Miss Stevens, from Neasham, and Miss Coulson, from Middleton St George, near Darlington, Co Durham, were trapped in the volcano until Monday because many of the trails and bridges had been destroyed and were among hundreds of tourists trapped there during the night.
Their families faced an anxious wait until the British Embassy located the former students of the Hurworth School. Finally, the women managed to enter an area to receive a mobile phone signal to call their loved ones.
Miss Coulson's aunt, Victoria Toas, said: "They believed that the volcano was erupting until they spoke to us and we told them it was an earthquake."
"They were absolutely terrified.
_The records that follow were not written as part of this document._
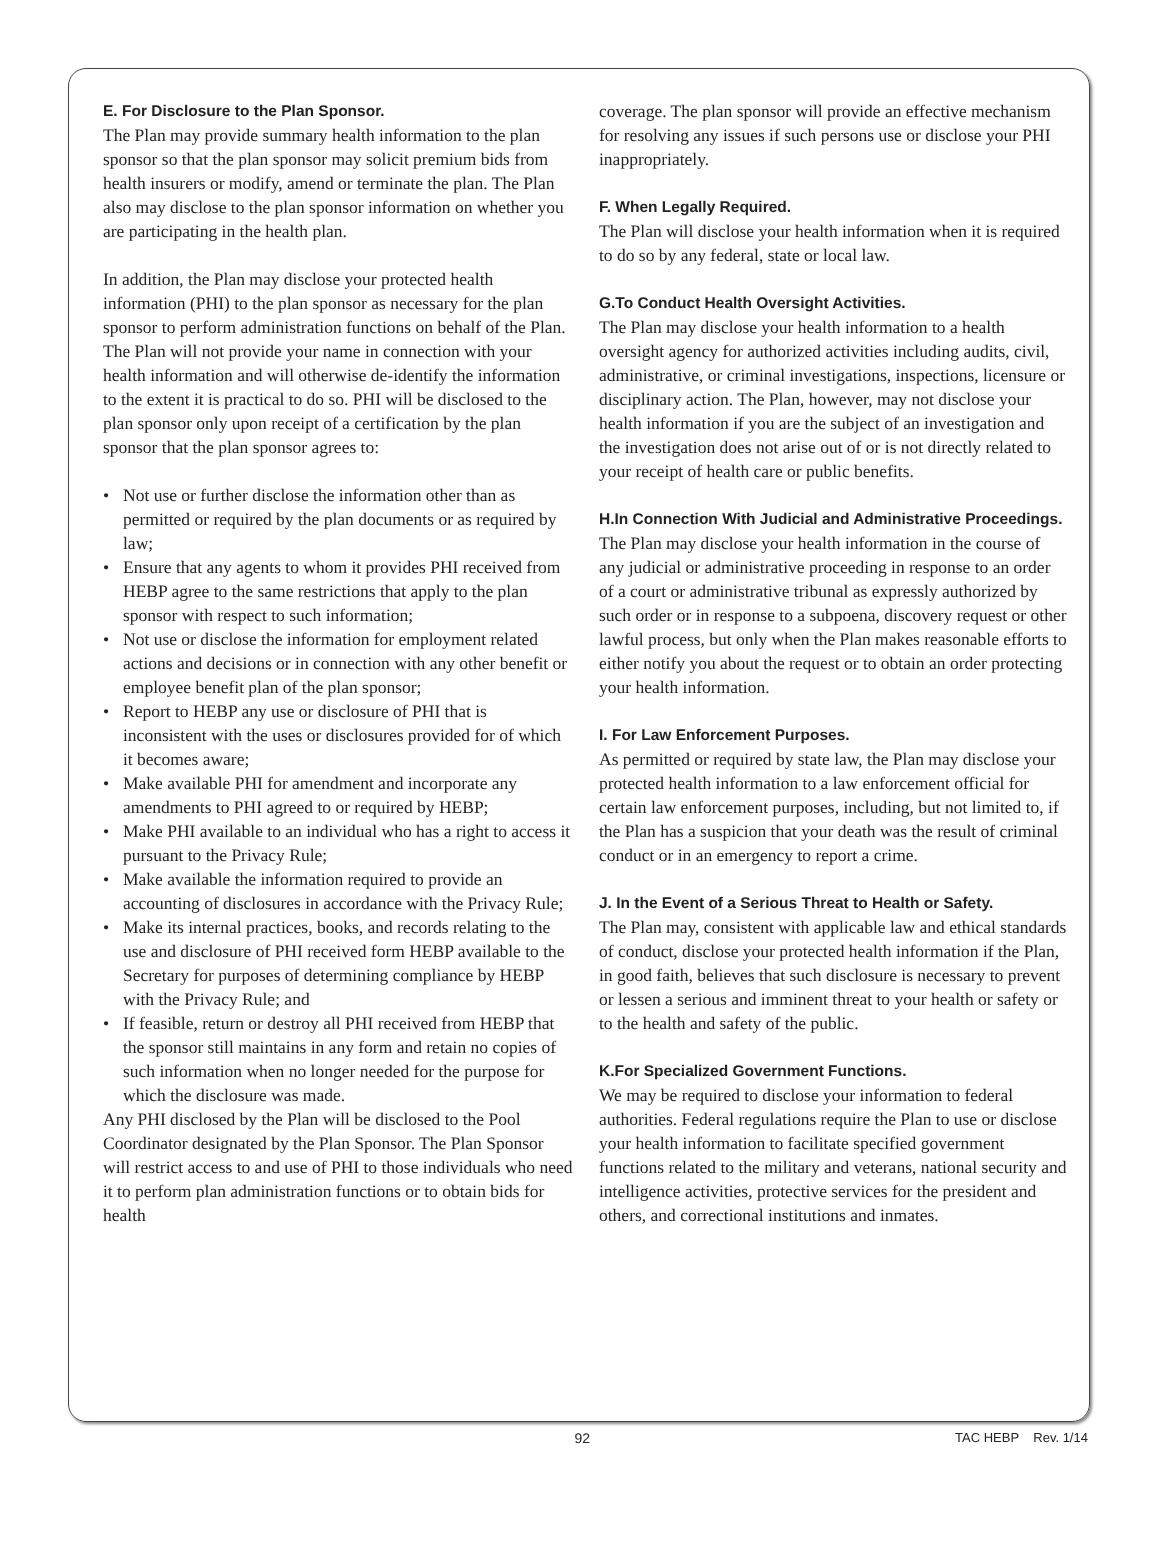E. For Disclosure to the Plan Sponsor.
The Plan may provide summary health information to the plan sponsor so that the plan sponsor may solicit premium bids from health insurers or modify, amend or terminate the plan. The Plan also may disclose to the plan sponsor information on whether you are participating in the health plan.
In addition, the Plan may disclose your protected health information (PHI) to the plan sponsor as necessary for the plan sponsor to perform administration functions on behalf of the Plan. The Plan will not provide your name in connection with your health information and will otherwise de-identify the information to the extent it is practical to do so. PHI will be disclosed to the plan sponsor only upon receipt of a certification by the plan sponsor that the plan sponsor agrees to:
• Not use or further disclose the information other than as permitted or required by the plan documents or as required by law;
• Ensure that any agents to whom it provides PHI received from HEBP agree to the same restrictions that apply to the plan sponsor with respect to such information;
• Not use or disclose the information for employment related actions and decisions or in connection with any other benefit or employee benefit plan of the plan sponsor;
• Report to HEBP any use or disclosure of PHI that is inconsistent with the uses or disclosures provided for of which it becomes aware;
• Make available PHI for amendment and incorporate any amendments to PHI agreed to or required by HEBP;
• Make PHI available to an individual who has a right to access it pursuant to the Privacy Rule;
• Make available the information required to provide an accounting of disclosures in accordance with the Privacy Rule;
• Make its internal practices, books, and records relating to the use and disclosure of PHI received form HEBP available to the Secretary for purposes of determining compliance by HEBP with the Privacy Rule; and
• If feasible, return or destroy all PHI received from HEBP that the sponsor still maintains in any form and retain no copies of such information when no longer needed for the purpose for which the disclosure was made.
Any PHI disclosed by the Plan will be disclosed to the Pool Coordinator designated by the Plan Sponsor. The Plan Sponsor will restrict access to and use of PHI to those individuals who need it to perform plan administration functions or to obtain bids for health
coverage. The plan sponsor will provide an effective mechanism for resolving any issues if such persons use or disclose your PHI inappropriately.
F. When Legally Required.
The Plan will disclose your health information when it is required to do so by any federal, state or local law.
G.To Conduct Health Oversight Activities.
The Plan may disclose your health information to a health oversight agency for authorized activities including audits, civil, administrative, or criminal investigations, inspections, licensure or disciplinary action. The Plan, however, may not disclose your health information if you are the subject of an investigation and the investigation does not arise out of or is not directly related to your receipt of health care or public benefits.
H.In Connection With Judicial and Administrative Proceedings.
The Plan may disclose your health information in the course of any judicial or administrative proceeding in response to an order of a court or administrative tribunal as expressly authorized by such order or in response to a subpoena, discovery request or other lawful process, but only when the Plan makes reasonable efforts to either notify you about the request or to obtain an order protecting your health information.
I. For Law Enforcement Purposes.
As permitted or required by state law, the Plan may disclose your protected health information to a law enforcement official for certain law enforcement purposes, including, but not limited to, if the Plan has a suspicion that your death was the result of criminal conduct or in an emergency to report a crime.
J. In the Event of a Serious Threat to Health or Safety.
The Plan may, consistent with applicable law and ethical standards of conduct, disclose your protected health information if the Plan, in good faith, believes that such disclosure is necessary to prevent or lessen a serious and imminent threat to your health or safety or to the health and safety of the public.
K.For Specialized Government Functions.
We may be required to disclose your information to federal authorities. Federal regulations require the Plan to use or disclose your health information to facilitate specified government functions related to the military and veterans, national security and intelligence activities, protective services for the president and others, and correctional institutions and inmates.
92 TAC HEBP Rev. 1/14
There were rocks that flew by and then there were replicas. "
He said that they had known that there had been looting after the earthquake and that there were concerns that the couple did not have passports to leave the island.
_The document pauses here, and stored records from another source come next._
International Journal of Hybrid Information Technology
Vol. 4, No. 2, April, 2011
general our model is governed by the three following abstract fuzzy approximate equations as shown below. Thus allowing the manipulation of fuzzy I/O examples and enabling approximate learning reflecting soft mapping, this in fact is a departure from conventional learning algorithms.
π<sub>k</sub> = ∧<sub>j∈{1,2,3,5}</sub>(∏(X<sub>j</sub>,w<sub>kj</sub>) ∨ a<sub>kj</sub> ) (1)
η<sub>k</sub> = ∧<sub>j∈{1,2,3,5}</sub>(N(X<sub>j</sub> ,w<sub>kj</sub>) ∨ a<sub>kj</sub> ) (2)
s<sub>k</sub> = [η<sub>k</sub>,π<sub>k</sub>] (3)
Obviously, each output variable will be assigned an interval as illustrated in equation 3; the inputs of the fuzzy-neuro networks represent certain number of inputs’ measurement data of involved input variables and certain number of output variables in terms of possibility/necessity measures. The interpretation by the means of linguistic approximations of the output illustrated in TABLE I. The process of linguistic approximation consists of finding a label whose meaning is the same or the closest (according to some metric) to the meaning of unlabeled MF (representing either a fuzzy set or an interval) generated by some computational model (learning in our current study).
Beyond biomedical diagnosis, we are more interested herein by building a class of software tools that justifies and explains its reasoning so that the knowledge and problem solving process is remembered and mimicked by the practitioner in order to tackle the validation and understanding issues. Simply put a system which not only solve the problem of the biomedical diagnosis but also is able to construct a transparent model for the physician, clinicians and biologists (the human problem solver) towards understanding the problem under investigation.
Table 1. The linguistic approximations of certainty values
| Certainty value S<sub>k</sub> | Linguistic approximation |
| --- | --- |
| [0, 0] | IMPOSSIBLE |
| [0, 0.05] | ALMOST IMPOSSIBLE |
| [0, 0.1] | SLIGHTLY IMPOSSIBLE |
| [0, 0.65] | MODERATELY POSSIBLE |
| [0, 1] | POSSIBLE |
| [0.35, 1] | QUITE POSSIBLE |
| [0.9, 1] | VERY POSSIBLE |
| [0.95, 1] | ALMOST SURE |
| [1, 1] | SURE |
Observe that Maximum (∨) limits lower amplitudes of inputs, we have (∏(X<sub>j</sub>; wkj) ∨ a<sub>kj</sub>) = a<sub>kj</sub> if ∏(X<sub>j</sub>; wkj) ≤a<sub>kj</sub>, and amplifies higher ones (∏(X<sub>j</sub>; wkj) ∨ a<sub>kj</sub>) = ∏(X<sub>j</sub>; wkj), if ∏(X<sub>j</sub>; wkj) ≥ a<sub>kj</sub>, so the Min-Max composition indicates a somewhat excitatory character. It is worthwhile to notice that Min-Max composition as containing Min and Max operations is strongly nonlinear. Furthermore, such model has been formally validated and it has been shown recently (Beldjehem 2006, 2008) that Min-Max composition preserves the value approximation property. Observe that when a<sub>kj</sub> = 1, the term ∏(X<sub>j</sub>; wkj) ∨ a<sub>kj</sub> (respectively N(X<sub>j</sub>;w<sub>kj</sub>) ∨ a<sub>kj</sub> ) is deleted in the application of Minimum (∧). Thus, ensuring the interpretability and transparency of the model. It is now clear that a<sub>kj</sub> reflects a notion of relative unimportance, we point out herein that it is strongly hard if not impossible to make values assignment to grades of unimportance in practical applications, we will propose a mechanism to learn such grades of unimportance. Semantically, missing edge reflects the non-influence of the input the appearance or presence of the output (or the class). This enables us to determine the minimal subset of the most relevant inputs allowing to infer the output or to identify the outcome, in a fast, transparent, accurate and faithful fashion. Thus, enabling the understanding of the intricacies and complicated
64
But later, he added: " I just spoke with Kathryn and they have located their passports and luggage and are heading to the port. So, fortunately, everything is fine. "
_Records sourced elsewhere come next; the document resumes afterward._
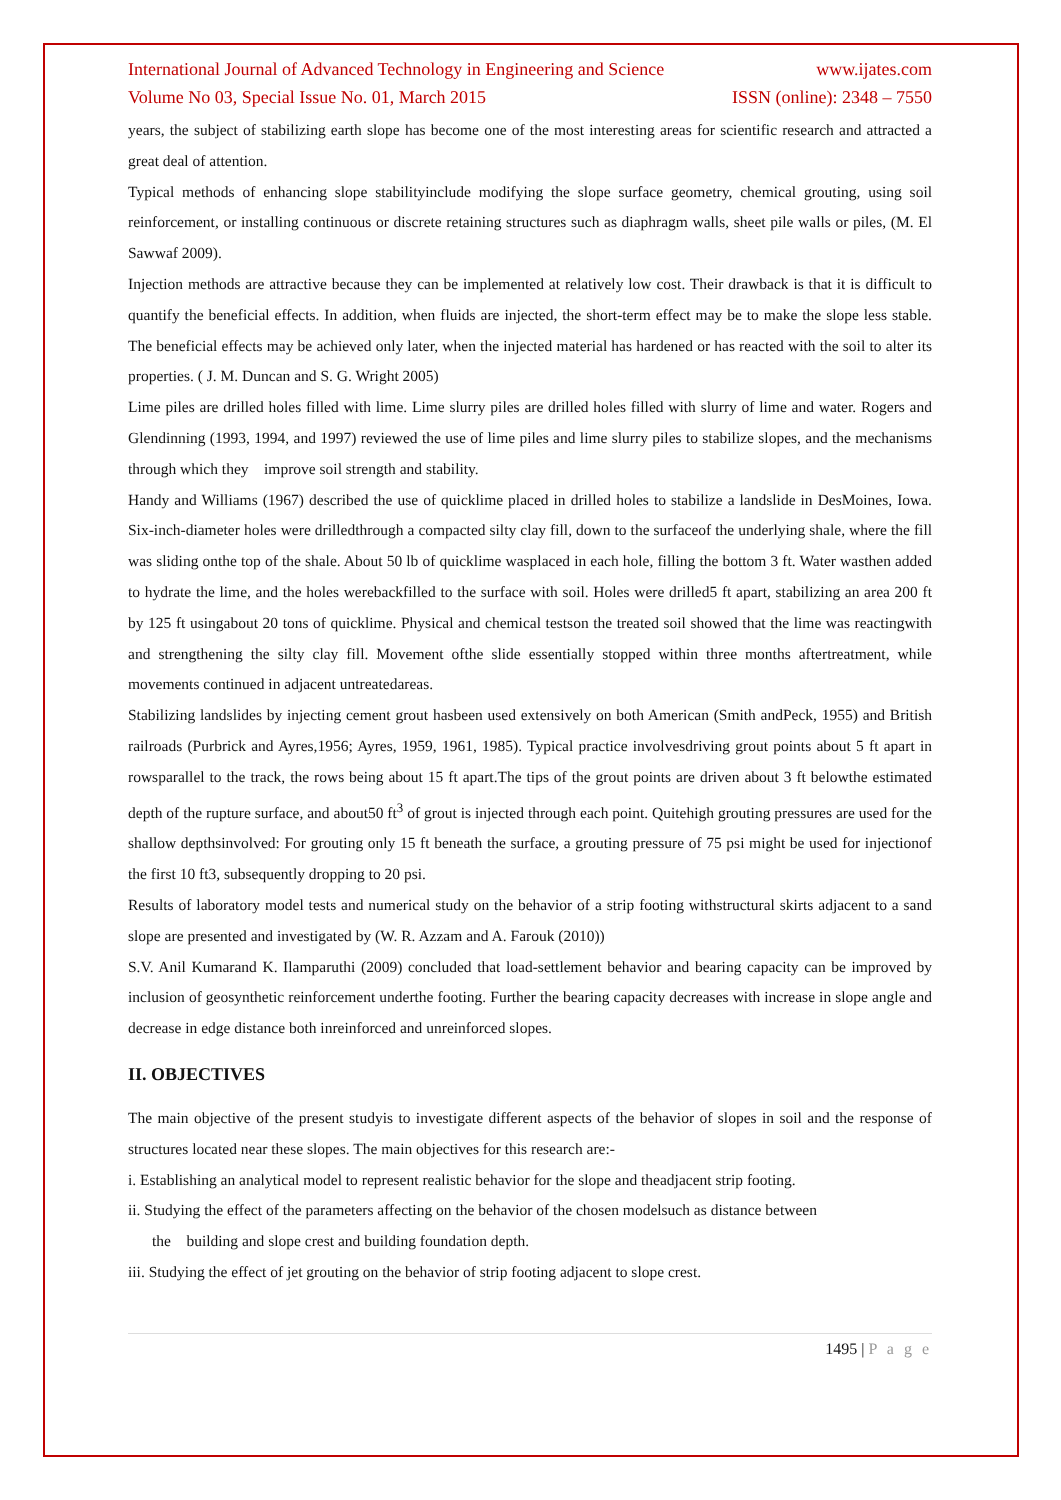International Journal of Advanced Technology in Engineering and Science www.ijates.com
Volume No 03, Special Issue No. 01, March 2015 ISSN (online): 2348 – 7550
years, the subject of stabilizing earth slope has become one of the most interesting areas for scientific research and attracted a great deal of attention.
Typical methods of enhancing slope stabilityinclude modifying the slope surface geometry, chemical grouting, using soil reinforcement, or installing continuous or discrete retaining structures such as diaphragm walls, sheet pile walls or piles, (M. El Sawwaf 2009).
Injection methods are attractive because they can be implemented at relatively low cost. Their drawback is that it is difficult to quantify the beneficial effects. In addition, when fluids are injected, the short-term effect may be to make the slope less stable. The beneficial effects may be achieved only later, when the injected material has hardened or has reacted with the soil to alter its properties. ( J. M. Duncan and S. G. Wright 2005)
Lime piles are drilled holes filled with lime. Lime slurry piles are drilled holes filled with slurry of lime and water. Rogers and Glendinning (1993, 1994, and 1997) reviewed the use of lime piles and lime slurry piles to stabilize slopes, and the mechanisms through which they improve soil strength and stability.
Handy and Williams (1967) described the use of quicklime placed in drilled holes to stabilize a landslide in DesMoines, Iowa. Six-inch-diameter holes were drilledthrough a compacted silty clay fill, down to the surfaceof the underlying shale, where the fill was sliding onthe top of the shale. About 50 lb of quicklime wasplaced in each hole, filling the bottom 3 ft. Water wasthen added to hydrate the lime, and the holes werebackfilled to the surface with soil. Holes were drilled5 ft apart, stabilizing an area 200 ft by 125 ft usingabout 20 tons of quicklime. Physical and chemical testson the treated soil showed that the lime was reactingwith and strengthening the silty clay fill. Movement ofthe slide essentially stopped within three months aftertreatment, while movements continued in adjacent untreatedareas.
Stabilizing landslides by injecting cement grout hasbeen used extensively on both American (Smith andPeck, 1955) and British railroads (Purbrick and Ayres,1956; Ayres, 1959, 1961, 1985). Typical practice involvesdriving grout points about 5 ft apart in rowsparallel to the track, the rows being about 15 ft apart.The tips of the grout points are driven about 3 ft belowthe estimated depth of the rupture surface, and about50 ft<sup>3</sup> of grout is injected through each point. Quitehigh grouting pressures are used for the shallow depthsinvolved: For grouting only 15 ft beneath the surface, a grouting pressure of 75 psi might be used for injectionof the first 10 ft3, subsequently dropping to 20 psi.
Results of laboratory model tests and numerical study on the behavior of a strip footing withstructural skirts adjacent to a sand slope are presented and investigated by (W. R. Azzam and A. Farouk (2010))
S.V. Anil Kumarand K. Ilamparuthi (2009) concluded that load-settlement behavior and bearing capacity can be improved by inclusion of geosynthetic reinforcement underthe footing. Further the bearing capacity decreases with increase in slope angle and decrease in edge distance both inreinforced and unreinforced slopes.
II. OBJECTIVES
The main objective of the present studyis to investigate different aspects of the behavior of slopes in soil and the response of structures located near these slopes. The main objectives for this research are:-
i. Establishing an analytical model to represent realistic behavior for the slope and theadjacent strip footing.
ii. Studying the effect of the parameters affecting on the behavior of the chosen modelsuch as distance between
the building and slope crest and building foundation depth.
iii. Studying the effect of jet grouting on the behavior of strip footing adjacent to slope crest.
1495 | P a g e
Students saw an army truck heading up the mountain to pick up bodies as they descended, so it was feared that the official death toll would rise.
The earthquake on Sunday killed 16 people, including an Indonesian student who was among the climbers of Mount Rinjani.
Surface shaking triggered landslides on the rocky slope, blocking normal roads.
The National Disaster Mitigation Agency had said that more than 680 people were left stranded in Rinjani, according to figures from its entrance doors where visitors are registered, most are foreigners, from 26 countries, including more than 330 of Thailand.
] The Foreign Office said last night that six Britons who registered to climb the mountain confirmed to the officers that they had reached their base safely, but that others were not reported.
More than 1,400 houses were damaged on the island after the tremors hit from a depth, which tends to cause further devastation.
Indonesia's meteorology and geophysics agency has registered more than 270 replicas.
President Joko Widodo said the family government whose house was destroyed 50 million rupees (£ 2,670) to rebuild.
Anci, a villager near the epicenter of the earthquake, said he and his family spent the night in a makeshift tent, worried that the replicas could cause more buildings to collapse.
"We slept here on the side of the road because our house collapsed in the earthquake," he said.
"There were many aftershocks, although so far they are not strong, but we hear that earthquakes as strong as the one at dawn can happen and that makes my family and I very nervous and scared."
Like Bali, Lombok is known for its beaches and immaculate mountains. Hotels and other buildings in both places can not exceed the height of the coconut trees.
Indonesia is prone to earthquakes due to its location on the "Ring of Fire", an arch of volcanoes and faults that surround the Pacific Ocean.
In December 2004, an earthquake of massive magnitude 9.1 in Sumatra triggered a tsunami that killed 230,000 people in a dozen countries.